Саша отвозит меня домой и возвращается на работу. У ученых пятница – не короткий день. У ученых все не так, как у обычных людей. Сегодня я даже не выключаю надоедливый робот-пылесос, мне хочется чувствовать чье-то присутствие.
Захожу в Instagram и загружаю в профиль фотографию фасада Академии, сделанную на днях: Week 1 – Done[13].
Раскладываю на столе учебные принадлежности и решаю проверить свой дневник. Марина Алексеевна, учитель по литературе, выставила оценки за описание поединка. Четыре. Без минуса, но с огромным комментарием на целую страницу. Я рада, что мне есть чему поучиться в эти выходные, ведь завтра родители будут работать весь день.
Почти все воскресенье у нас дома – царство Морфея. Обессиленные взрослые, пришедшие с работы в субботу почти в четыре утра, просыпаются только к вечеру. «А что делаю в воскресенье я?» – спросите вы. Нет, я не еду вместе с одноклассниками в Калининград, несмотря на противный моросящий дождь. Я пишу лаконичное «Я пас» и благодарю всех богов за возможность закончить два реферата и четыре теста.

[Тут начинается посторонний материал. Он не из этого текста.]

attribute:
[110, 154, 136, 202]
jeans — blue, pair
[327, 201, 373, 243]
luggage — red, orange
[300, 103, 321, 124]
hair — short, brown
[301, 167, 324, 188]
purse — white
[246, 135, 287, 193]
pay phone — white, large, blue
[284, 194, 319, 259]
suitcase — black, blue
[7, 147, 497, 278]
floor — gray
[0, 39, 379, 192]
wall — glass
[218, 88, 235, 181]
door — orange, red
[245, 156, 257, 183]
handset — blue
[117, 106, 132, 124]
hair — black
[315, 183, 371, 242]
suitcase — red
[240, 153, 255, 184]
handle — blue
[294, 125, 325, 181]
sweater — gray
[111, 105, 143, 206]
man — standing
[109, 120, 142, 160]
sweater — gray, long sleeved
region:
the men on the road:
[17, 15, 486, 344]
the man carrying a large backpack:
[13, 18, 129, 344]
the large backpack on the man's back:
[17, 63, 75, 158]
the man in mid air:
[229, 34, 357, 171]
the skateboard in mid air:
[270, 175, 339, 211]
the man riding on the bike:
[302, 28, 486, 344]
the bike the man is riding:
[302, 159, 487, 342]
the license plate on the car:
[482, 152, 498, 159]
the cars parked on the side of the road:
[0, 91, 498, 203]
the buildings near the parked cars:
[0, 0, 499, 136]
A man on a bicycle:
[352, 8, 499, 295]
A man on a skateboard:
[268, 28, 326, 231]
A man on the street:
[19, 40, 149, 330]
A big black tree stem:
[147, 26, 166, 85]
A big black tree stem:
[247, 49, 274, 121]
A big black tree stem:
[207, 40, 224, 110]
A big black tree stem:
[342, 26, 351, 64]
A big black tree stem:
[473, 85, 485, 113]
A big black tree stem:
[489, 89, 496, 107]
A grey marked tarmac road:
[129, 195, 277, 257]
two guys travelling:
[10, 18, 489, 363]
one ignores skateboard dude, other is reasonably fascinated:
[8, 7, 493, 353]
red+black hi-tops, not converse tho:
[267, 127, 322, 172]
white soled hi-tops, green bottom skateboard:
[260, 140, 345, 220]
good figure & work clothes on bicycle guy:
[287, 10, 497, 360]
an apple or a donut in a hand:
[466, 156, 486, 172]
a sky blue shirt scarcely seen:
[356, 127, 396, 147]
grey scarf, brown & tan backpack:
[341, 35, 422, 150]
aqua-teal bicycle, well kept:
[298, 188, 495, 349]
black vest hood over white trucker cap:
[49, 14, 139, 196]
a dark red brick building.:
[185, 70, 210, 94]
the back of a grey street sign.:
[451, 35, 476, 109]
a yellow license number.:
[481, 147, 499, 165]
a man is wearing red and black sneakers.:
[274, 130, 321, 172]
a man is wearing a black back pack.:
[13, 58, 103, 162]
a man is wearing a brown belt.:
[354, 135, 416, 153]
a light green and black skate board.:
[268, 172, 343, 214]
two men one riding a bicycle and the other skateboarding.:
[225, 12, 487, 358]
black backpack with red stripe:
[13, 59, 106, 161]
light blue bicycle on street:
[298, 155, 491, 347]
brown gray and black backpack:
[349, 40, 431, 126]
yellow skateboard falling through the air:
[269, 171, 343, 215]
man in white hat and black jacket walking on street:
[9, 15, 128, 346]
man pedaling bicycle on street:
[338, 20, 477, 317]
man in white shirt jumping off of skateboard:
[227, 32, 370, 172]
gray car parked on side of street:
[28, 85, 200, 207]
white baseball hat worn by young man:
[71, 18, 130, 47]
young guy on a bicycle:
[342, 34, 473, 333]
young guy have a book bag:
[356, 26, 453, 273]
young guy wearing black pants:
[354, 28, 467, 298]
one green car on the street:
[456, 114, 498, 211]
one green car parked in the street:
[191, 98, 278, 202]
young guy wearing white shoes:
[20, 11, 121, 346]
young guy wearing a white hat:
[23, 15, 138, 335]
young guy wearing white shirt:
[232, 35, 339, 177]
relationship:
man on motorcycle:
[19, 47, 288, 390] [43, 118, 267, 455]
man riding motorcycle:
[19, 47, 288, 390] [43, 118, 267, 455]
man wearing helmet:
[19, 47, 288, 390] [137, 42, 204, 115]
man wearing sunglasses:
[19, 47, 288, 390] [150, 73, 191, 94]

А все потому, что в ночь с пятницы на субботу меня посетил давний приятель – сонный паралич. Я закрываю глаза и готовлюсь к нормальному четырехчасовому сну. Не могу вспомнить правильную методику дыхания, показанную в четверг на йоге. Как правильно задерживать дыхание: на вдохе или на выдохе? Черт! Теперь пульс, наверное, за сто.
Моему приятелю много не надо. На самом деле я не знаю, что ему надо. Пара секунд, когда я думаю, что уже заснула, – и вот я уже не могу пошевелиться.